Alison Flood 

Blue Monday by Nicci French –review

The husband-and-wife writing team introduce a new star – psychotherapist Frieda Klein – in a dark tale of child abduction, writes Alison Flood
  
  

Blue Monday’s insomniac heroine roams the city streets at night to quiet her brain.
Blue Monday’s insomniac heroine roams the city streets at night to quiet her brain. Photograph: Ian Sanderson/Getty Images Photograph: Ian Sanderson/Getty Images

Most crime and thriller authors build a loyal following by creating a compelling series character – think Ian Rankin's dour Rebus, or Mark Billingham's DI Tom Thorne. Nicci French, the pen name for the husband-and-wife writing team of Sean French and Nicci Gerrard, have chosen to make their name with 12 standalone thrillers, from the chilling horror of their debut The Memory Game to last year's Complicit.

Blue Monday is their attempt to crack the series market: it's the first of eight novels which are set to star psychotherapist Frieda Klein, and true to form, it comes with a whopping great twist (or two) in the tale.

Klein is a typically Frenchian creation: the pair, who write alternate chapters, editing each other's work, are old hands at creating troubled, vivid, complex female leads, and Klein is no exception. Estranged from her family, an insomniac, she walks the streets of London at night in an attempt to quiet her brain, "hissing with images". Cool and clinical, a deep thinker, she is disturbed when she realises that the fantasies her newest patient, Alan Dekker, is detailing – of his hunger to have a small, red-headed little boy of his own – match far too closely for comfort the description of five-year-old Matthew Farraday, who has just been abducted from outside his school.

She tells the police, who are underwhelmed, until it emerges that Alan had similar fantasies 22 years ago, when another child was taken, and Klein is drawn into the race to find Matthew.

Blue Monday takes a while to get going: we spend almost too much time learning about characters who are obviously set to make future appearances in the books to come – the Ukrainian builder Josef, who provides well-timed light relief; the fallen mentor Reuben, who acts as Klein's boozy sounding board, and her self-harming niece Chloe.

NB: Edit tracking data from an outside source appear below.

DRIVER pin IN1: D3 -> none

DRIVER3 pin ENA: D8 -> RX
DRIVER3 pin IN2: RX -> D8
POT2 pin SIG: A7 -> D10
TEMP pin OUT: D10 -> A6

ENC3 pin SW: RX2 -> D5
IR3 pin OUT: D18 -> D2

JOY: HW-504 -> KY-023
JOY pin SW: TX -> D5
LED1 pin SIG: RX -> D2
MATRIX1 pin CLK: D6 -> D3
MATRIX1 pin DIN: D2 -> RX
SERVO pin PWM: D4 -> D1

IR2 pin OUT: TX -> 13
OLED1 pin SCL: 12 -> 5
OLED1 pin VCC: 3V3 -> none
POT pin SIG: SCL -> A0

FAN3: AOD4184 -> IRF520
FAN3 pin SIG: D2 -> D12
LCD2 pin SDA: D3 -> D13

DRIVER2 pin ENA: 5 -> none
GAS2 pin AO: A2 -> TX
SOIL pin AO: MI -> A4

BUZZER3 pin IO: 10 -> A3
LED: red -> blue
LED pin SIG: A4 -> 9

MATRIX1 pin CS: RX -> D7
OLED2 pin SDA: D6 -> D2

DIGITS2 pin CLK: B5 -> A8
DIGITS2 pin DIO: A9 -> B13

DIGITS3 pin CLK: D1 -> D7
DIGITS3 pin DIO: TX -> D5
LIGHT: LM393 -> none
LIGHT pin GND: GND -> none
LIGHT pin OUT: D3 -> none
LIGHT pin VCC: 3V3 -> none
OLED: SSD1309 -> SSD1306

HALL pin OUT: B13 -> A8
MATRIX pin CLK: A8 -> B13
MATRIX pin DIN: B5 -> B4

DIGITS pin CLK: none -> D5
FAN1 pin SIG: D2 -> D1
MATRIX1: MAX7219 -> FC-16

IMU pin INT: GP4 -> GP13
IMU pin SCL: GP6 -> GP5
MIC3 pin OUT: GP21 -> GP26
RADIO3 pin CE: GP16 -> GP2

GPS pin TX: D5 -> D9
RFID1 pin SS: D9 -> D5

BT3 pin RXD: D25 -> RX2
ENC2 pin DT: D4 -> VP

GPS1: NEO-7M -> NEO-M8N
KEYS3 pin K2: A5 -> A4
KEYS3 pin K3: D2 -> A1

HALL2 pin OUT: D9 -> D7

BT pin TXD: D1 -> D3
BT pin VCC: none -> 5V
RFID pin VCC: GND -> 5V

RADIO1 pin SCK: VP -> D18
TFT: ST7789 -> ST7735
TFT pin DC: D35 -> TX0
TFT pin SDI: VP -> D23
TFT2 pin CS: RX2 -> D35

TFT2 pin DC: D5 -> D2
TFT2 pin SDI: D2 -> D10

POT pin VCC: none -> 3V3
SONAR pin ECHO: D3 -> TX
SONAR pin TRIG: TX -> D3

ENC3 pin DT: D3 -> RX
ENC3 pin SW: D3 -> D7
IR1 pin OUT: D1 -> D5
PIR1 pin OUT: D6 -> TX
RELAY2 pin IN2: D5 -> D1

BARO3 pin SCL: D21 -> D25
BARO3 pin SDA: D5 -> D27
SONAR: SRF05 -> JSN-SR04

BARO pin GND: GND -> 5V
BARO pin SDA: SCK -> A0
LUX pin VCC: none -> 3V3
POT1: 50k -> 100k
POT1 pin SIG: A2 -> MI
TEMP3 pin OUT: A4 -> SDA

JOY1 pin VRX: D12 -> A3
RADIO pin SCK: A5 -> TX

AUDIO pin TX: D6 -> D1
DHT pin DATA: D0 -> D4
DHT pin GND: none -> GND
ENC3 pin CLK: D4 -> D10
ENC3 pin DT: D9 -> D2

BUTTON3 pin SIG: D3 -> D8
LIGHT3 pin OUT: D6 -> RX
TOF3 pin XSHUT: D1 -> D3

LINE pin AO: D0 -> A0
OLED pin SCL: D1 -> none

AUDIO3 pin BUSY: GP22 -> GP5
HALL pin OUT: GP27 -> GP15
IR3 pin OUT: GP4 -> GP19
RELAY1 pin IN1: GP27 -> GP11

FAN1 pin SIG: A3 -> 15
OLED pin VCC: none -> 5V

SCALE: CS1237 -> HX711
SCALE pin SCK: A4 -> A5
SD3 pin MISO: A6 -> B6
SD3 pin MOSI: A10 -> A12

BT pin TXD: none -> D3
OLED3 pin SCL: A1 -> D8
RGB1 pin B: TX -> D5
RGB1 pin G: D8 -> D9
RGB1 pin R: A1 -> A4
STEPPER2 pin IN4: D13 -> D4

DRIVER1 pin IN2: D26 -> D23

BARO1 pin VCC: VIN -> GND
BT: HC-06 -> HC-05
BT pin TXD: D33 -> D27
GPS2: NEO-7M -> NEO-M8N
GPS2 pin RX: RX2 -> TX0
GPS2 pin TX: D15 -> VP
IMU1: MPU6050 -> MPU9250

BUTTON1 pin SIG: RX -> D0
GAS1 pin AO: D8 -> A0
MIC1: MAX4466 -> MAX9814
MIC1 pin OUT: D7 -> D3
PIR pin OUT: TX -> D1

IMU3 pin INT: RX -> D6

But when it kicks off, it does with a vengeance; Klein's narrative is interspersed, distressingly, with snippets from the child's thoughts, shut up alone in the dark where "only his heart still spoke, like a drum under his stretched skin. I-am, I-am, I-am."

It's a close-run thing with Sophie Hannah, but Nicci French is undeniably at the top of British psychological suspense writing, expert in the unguessable twist, supremely skilled at ratcheting up the tension.

While the pressure is kept indisputably high in Blue Monday – the policeman leading the search, Detective Chief Inspector Karlsson, feels "as if the time was scratching at him" – and while the authors summon up the wet, orange-lit, potentially deadly streets of London with their usual skill, the novel fails to quite live up to their past high standards. The premise is a little too wild, too utterly dependent on chance, to quite satisfy; the twist not quite as unguessable as twists past. That said, not quite up to par for Nicci French is still streets ahead of most thrillers, and they leave enough intriguing loose ends and unravelling knots to make the next in their series worth looking out for.